** Text segment **
┄┄┄┄┄┄

The 52nd Rocket Division (52-я ракетная дивизия) was a division of the Soviet and Russian Strategic Rocket Forces, active from 1961 to 2002.

The division traced its lineage to the formation of the Red Army's 23rd Anti-Aircraft Artillery Division during World War II in January 1943. In the spring of that year it served on the Northwestern Front with the 27th Army, then was transferred to the Steppe Front with the army in May. The 23rd provided air defense for the army in the Belgorod–Kharkov Offensive, the Battle of the Dnieper, and the Battle of Kiev. In December it transferred to the 60th Army, with which it spent most of the rest of the war. The division fought in the Proskurov–Chernovitsy Offensive, the Lvov–Sandomierz Offensive, the Sandomierz–Silesian Offensive, and the Battle of Berlin. For helping to capture Ternopol and Berlin, the division received the cities' names as honorifics, and was awarded the Order of Bogdan Khmelnitsky and the Order of the Red Star for fighting in Silesia. At the end of the war in May 1945 the division fought in the capture of Dresden with the 3rd Guards Tank Army.

┄┄┄┄┄┄

** Action item **
Resume the history of the 52nd Rocket Division, picking up right after its last sentence.

┄┄┄┄┄┄

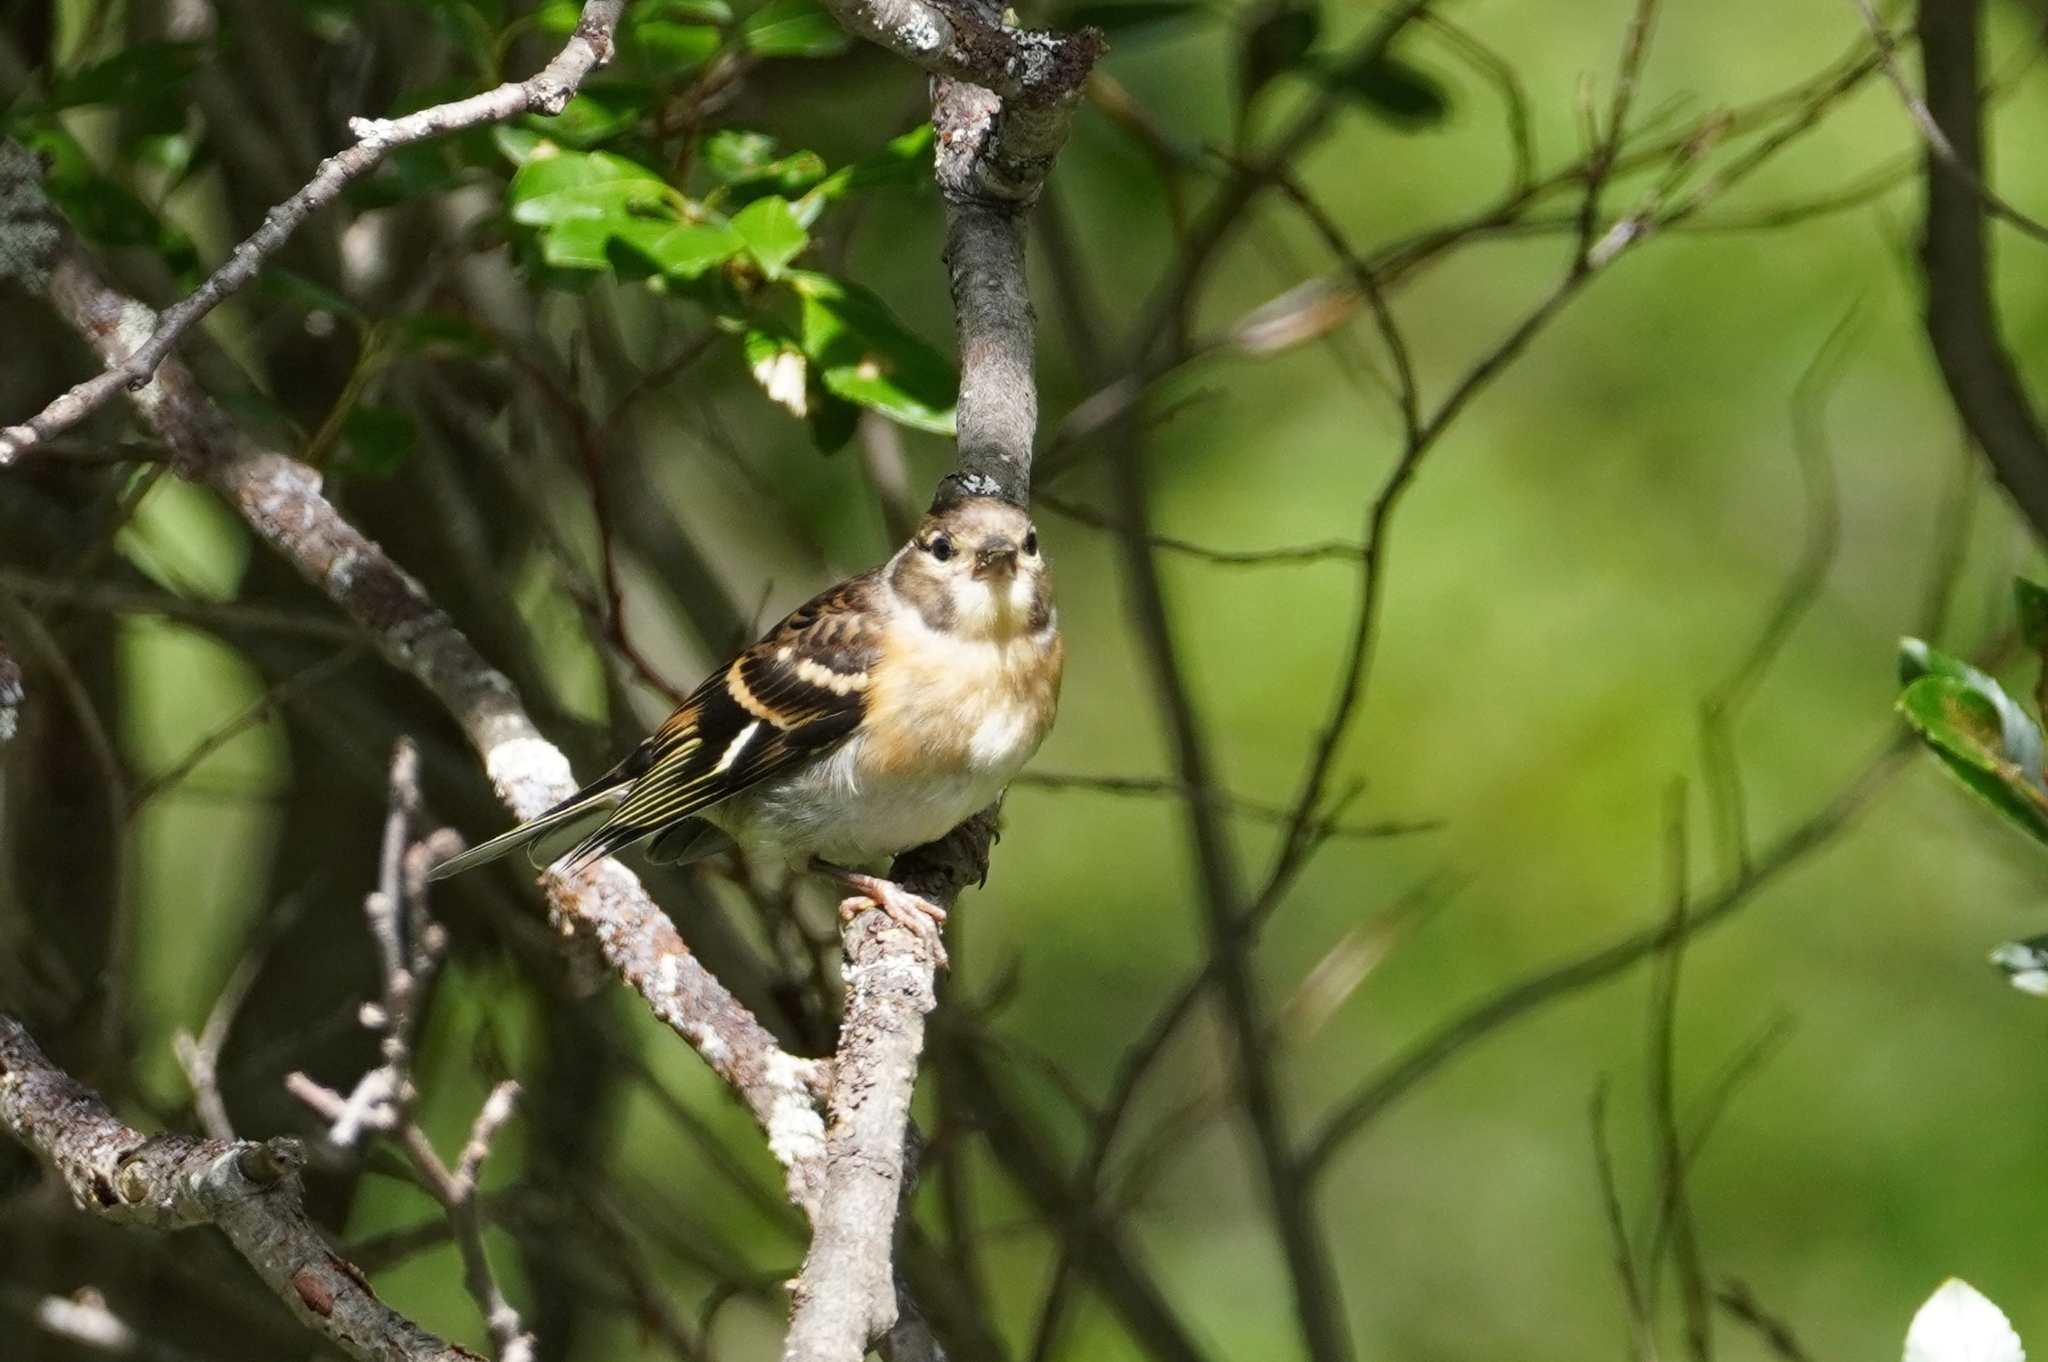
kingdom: Animalia
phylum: Chordata
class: Aves
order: Passeriformes
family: Fringillidae
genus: Fringilla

┄┄┄┄┄┄

** Answer to this task **
Postwar, the 23rd was stationed near Vienna, and after the Soviet withdrawal from Austria in 1955 was stationed in western Ukraine and renumbered as the 97th Anti-Aircraft Artillery Division before being disbanded in 1960. Two of its regiments were used to form the 206th Rocket Brigade of the new Strategic Rocket Forces at Bershet, Perm Oblast. In 1961, the 206th was expanded into the 52nd Rocket Division, which inherited the honors of the 97th Division. Until 2002, as part of the 31st Rocket Army, the division successively operated R-16, UR-100, and RT-23 intercontinental ballistic missiles. It was disbanded in 2002 and its lineage inherited by a base for storage and transshipment which was tasked with dismantling the division's missile facilities. The base was disbanded in 2007 after the completion of its task.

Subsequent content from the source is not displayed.